═════ Data to use ═════
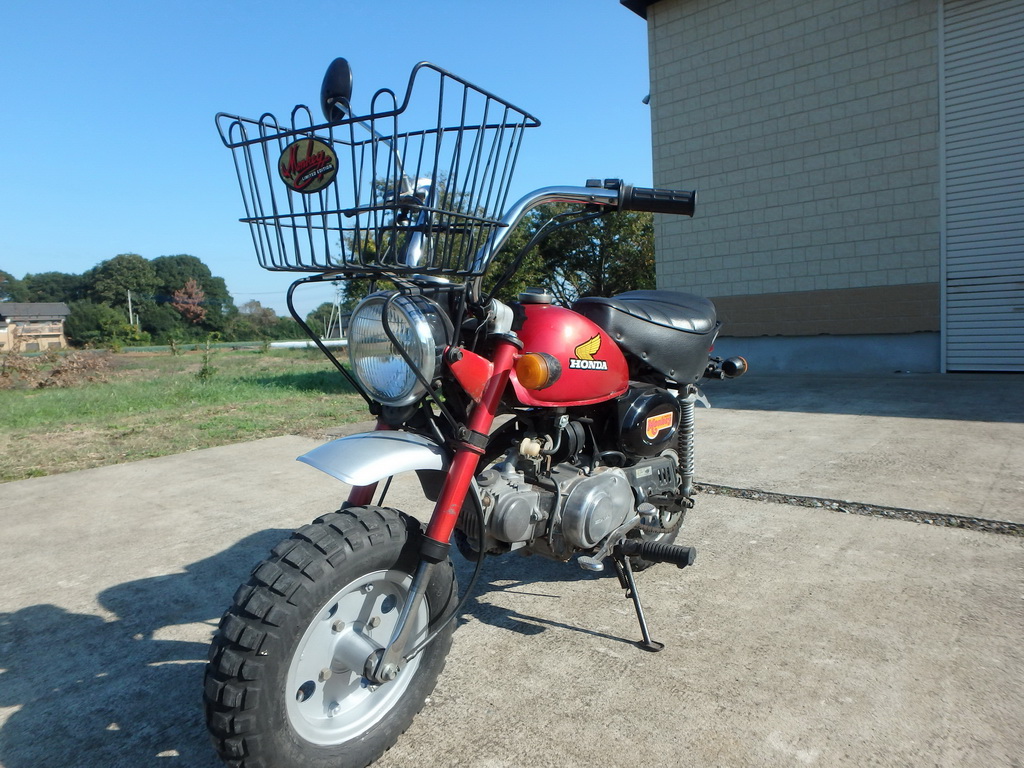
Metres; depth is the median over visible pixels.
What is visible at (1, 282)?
tree
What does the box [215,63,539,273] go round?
wire basket
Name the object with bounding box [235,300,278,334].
tree
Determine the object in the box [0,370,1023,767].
concrete pavement
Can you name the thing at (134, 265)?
tree
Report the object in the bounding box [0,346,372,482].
lawn
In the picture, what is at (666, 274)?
building
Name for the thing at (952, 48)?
roller door
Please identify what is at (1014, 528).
gravel strip
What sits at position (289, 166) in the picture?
badge
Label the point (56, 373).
brush pile
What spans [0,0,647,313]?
sky
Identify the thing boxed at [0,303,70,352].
house
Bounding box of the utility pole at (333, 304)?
[329,286,341,339]
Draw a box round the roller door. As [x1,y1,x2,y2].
[937,0,1023,372]
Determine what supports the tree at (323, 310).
on the ground
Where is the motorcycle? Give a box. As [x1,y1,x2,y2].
[201,55,720,767]
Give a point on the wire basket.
(306, 214)
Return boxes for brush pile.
[0,348,116,389]
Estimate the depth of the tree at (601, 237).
21.57 m
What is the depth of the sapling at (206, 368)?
12.28 m
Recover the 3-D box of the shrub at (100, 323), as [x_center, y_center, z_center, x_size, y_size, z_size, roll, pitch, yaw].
[-34.288,-4.642,52.062,6.045,4.724,5.948,1,6,24]
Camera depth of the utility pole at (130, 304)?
60.43 m
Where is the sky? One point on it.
(183, 233)
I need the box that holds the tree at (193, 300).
[171,279,208,323]
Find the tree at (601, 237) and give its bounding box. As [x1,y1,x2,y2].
[489,201,655,303]
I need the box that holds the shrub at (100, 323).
[66,301,145,347]
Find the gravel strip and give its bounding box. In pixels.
[700,482,1023,537]
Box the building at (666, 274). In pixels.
[628,0,1023,374]
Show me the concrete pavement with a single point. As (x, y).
(569, 631)
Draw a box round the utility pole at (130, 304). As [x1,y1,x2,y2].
[126,289,134,325]
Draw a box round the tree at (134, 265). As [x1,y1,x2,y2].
[85,253,158,310]
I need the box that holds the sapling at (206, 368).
[197,334,218,381]
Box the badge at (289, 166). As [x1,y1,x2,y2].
[277,138,338,192]
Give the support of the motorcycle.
on the concrete pavement
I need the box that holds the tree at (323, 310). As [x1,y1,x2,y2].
[306,302,343,337]
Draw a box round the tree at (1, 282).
[0,270,24,302]
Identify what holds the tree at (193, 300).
on the ground

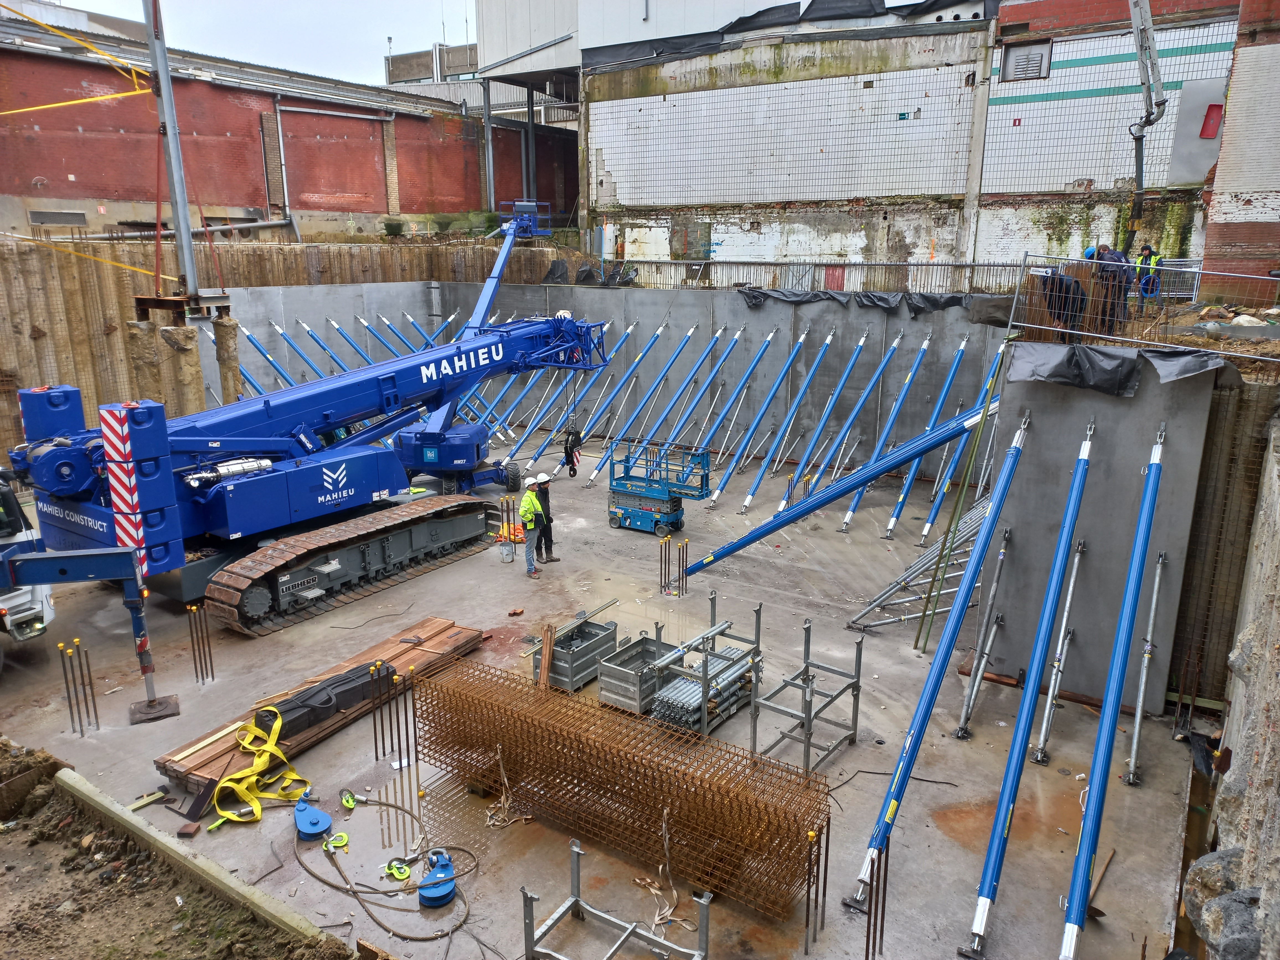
═════
__Exercise requirements__.
When you transcribe the entries, reproduce each line exactly and skip any picture.

__Problem solution__.
Metres; depth is the median over visible pixels.
What is visible at (1, 282)?
tree
What does the box [215,63,539,273] go round?
wire basket
Name the object with bounding box [235,300,278,334].
tree
Determine the object in the box [0,370,1023,767].
concrete pavement
Can you name the thing at (134, 265)?
tree
Report the object in the bounding box [0,346,372,482].
lawn
In the picture, what is at (666, 274)?
building
Name for the thing at (952, 48)?
roller door
Please identify what is at (1014, 528).
gravel strip
What sits at position (289, 166) in the picture?
badge
Label the point (56, 373).
brush pile
What spans [0,0,647,313]?
sky
Identify the thing boxed at [0,303,70,352].
house
Bounding box of the utility pole at (333, 304)?
[329,286,341,339]
Draw a box round the roller door. As [x1,y1,x2,y2].
[937,0,1023,372]
Determine what supports the tree at (323, 310).
on the ground
Where is the motorcycle? Give a box. As [x1,y1,x2,y2].
[201,55,720,767]
Give a point on the wire basket.
(306, 214)
Return boxes for brush pile.
[0,348,116,389]
Estimate the depth of the tree at (601, 237).
21.57 m
What is the depth of the sapling at (206, 368)?
12.28 m
Recover the 3-D box of the shrub at (100, 323), as [x_center, y_center, z_center, x_size, y_size, z_size, roll, pitch, yaw].
[-34.288,-4.642,52.062,6.045,4.724,5.948,1,6,24]
Camera depth of the utility pole at (130, 304)?
60.43 m
Where is the sky? One point on it.
(183, 233)
I need the box that holds the tree at (193, 300).
[171,279,208,323]
Find the tree at (601, 237) and give its bounding box. As [x1,y1,x2,y2].
[489,201,655,303]
I need the box that holds the shrub at (100, 323).
[66,301,145,347]
Find the gravel strip and give its bounding box. In pixels.
[700,482,1023,537]
Box the building at (666, 274). In pixels.
[628,0,1023,374]
Show me the concrete pavement with a single point. As (x, y).
(569, 631)
Draw a box round the utility pole at (130, 304). As [x1,y1,x2,y2].
[126,289,134,325]
Draw a box round the tree at (134, 265). As [x1,y1,x2,y2].
[85,253,158,310]
I need the box that holds the sapling at (206, 368).
[197,334,218,381]
Box the badge at (289, 166). As [x1,y1,x2,y2].
[277,138,338,192]
Give the support of the motorcycle.
on the concrete pavement
I need the box that holds the tree at (323, 310). As [x1,y1,x2,y2].
[306,302,343,337]
Draw a box round the tree at (1, 282).
[0,270,24,302]
Identify what holds the tree at (193, 300).
on the ground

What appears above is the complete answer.